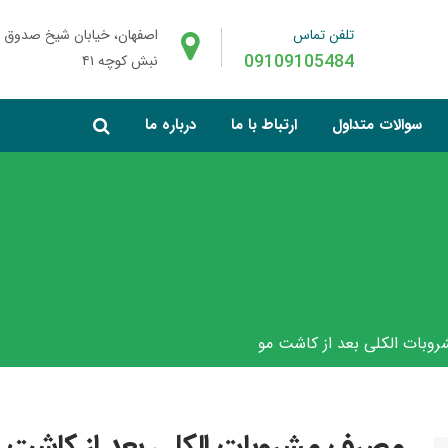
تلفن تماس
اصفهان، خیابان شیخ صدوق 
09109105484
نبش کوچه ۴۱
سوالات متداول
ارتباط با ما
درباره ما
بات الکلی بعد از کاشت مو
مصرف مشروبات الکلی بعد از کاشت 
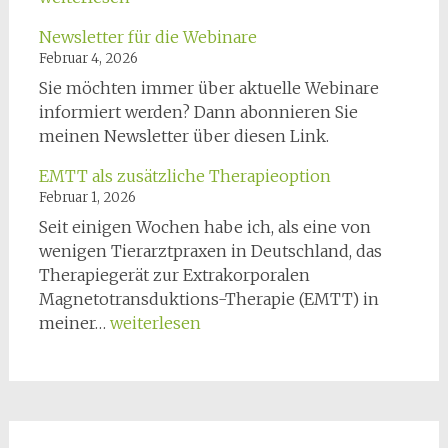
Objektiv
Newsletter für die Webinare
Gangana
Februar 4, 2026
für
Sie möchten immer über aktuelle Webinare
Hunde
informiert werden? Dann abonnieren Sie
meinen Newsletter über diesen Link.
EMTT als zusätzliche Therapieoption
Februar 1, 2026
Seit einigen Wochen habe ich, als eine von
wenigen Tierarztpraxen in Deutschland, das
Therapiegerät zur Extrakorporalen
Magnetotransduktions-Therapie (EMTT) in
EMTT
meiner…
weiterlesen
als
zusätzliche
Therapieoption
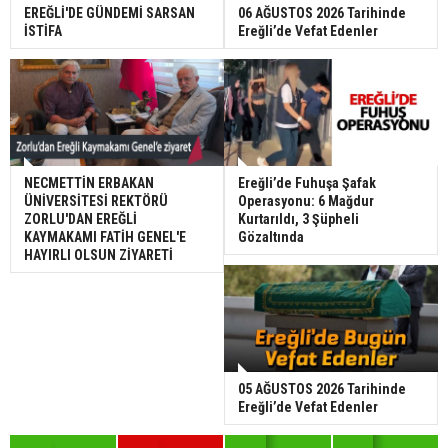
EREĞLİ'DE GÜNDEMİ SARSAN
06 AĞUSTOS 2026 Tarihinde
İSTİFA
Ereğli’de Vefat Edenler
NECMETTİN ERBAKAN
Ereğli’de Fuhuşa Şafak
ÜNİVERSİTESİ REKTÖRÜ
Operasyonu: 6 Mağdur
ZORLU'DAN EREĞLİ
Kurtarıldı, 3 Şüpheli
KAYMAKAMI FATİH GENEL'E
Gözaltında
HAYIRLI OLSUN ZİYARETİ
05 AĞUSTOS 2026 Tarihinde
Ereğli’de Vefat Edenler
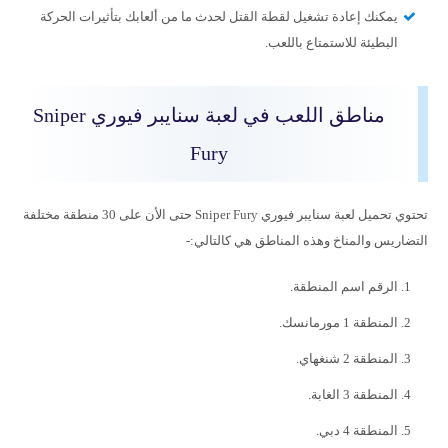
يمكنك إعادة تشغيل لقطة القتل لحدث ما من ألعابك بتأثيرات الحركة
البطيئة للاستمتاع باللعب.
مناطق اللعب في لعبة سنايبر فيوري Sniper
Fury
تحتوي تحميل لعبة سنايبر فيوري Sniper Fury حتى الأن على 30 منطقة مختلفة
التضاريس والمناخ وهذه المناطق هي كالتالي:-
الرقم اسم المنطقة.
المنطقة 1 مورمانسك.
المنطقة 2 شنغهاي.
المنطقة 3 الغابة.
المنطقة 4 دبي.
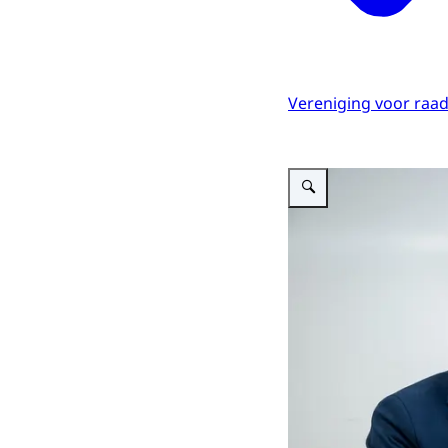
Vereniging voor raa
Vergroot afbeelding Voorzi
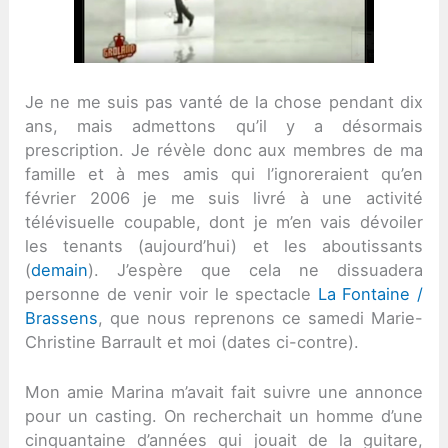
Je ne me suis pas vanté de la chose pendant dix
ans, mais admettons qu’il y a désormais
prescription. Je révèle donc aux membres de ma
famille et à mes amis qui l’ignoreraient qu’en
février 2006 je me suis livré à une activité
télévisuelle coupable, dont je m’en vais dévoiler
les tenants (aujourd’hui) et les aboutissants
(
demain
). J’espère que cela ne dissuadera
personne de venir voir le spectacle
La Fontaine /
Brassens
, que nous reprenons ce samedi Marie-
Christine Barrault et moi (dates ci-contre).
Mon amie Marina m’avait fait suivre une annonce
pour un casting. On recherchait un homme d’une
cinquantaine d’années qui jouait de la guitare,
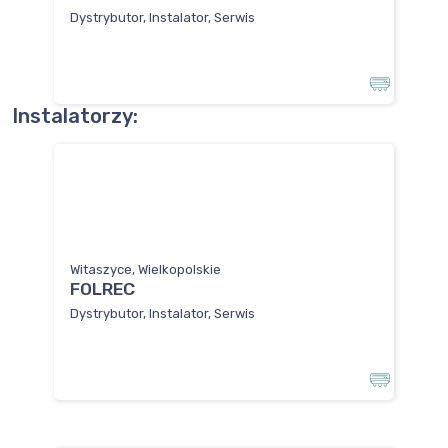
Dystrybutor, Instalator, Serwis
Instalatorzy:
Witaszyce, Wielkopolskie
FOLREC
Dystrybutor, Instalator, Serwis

----

→ **WORK ITEM**
Exactly reproduce the lines beginning at the one that contains "Ereğli’de Fuhuşa Şafak" and ending at the final line of the material, with the pictures left out.

→ **SOLVED PROBLEM**
Ereğli’de Fuhuşa Şafak
ÜNİVERSİTESİ REKTÖRÜ
Operasyonu: 6 Mağdur
ZORLU'DAN EREĞLİ
Kurtarıldı, 3 Şüpheli
KAYMAKAMI FATİH GENEL'E
Gözaltında
HAYIRLI OLSUN ZİYARETİ
05 AĞUSTOS 2026 Tarihinde
Ereğli’de Vefat Edenler
يمكنك إعادة تشغيل لقطة القتل لحدث ما من ألعابك بتأثيرات الحركة
البطيئة للاستمتاع باللعب.
مناطق اللعب في لعبة سنايبر فيوري Sniper
Fury
تحتوي تحميل لعبة سنايبر فيوري Sniper Fury حتى الأن على 30 منطقة مختلفة
التضاريس والمناخ وهذه المناطق هي كالتالي:-
الرقم اسم المنطقة.
المنطقة 1 مورمانسك.
المنطقة 2 شنغهاي.
المنطقة 3 الغابة.
المنطقة 4 دبي.
Vereniging voor raa
Vergroot afbeelding Voorzi
Je ne me suis pas vanté de la chose pendant dix
ans, mais admettons qu’il y a désormais
prescription. Je révèle donc aux membres de ma
famille et à mes amis qui l’ignoreraient qu’en
février 2006 je me suis livré à une activité
télévisuelle coupable, dont je m’en vais dévoiler
les tenants (aujourd’hui) et les aboutissants
(
demain
). J’espère que cela ne dissuadera
personne de venir voir le spectacle
La Fontaine /
Brassens
, que nous reprenons ce samedi Marie-
Christine Barrault et moi (dates ci-contre).
Mon amie Marina m’avait fait suivre une annonce
pour un casting. On recherchait un homme d’une
cinquantaine d’années qui jouait de la guitare,
Dystrybutor, Instalator, Serwis
Instalatorzy:
Witaszyce, Wielkopolskie
FOLREC
Dystrybutor, Instalator, Serwis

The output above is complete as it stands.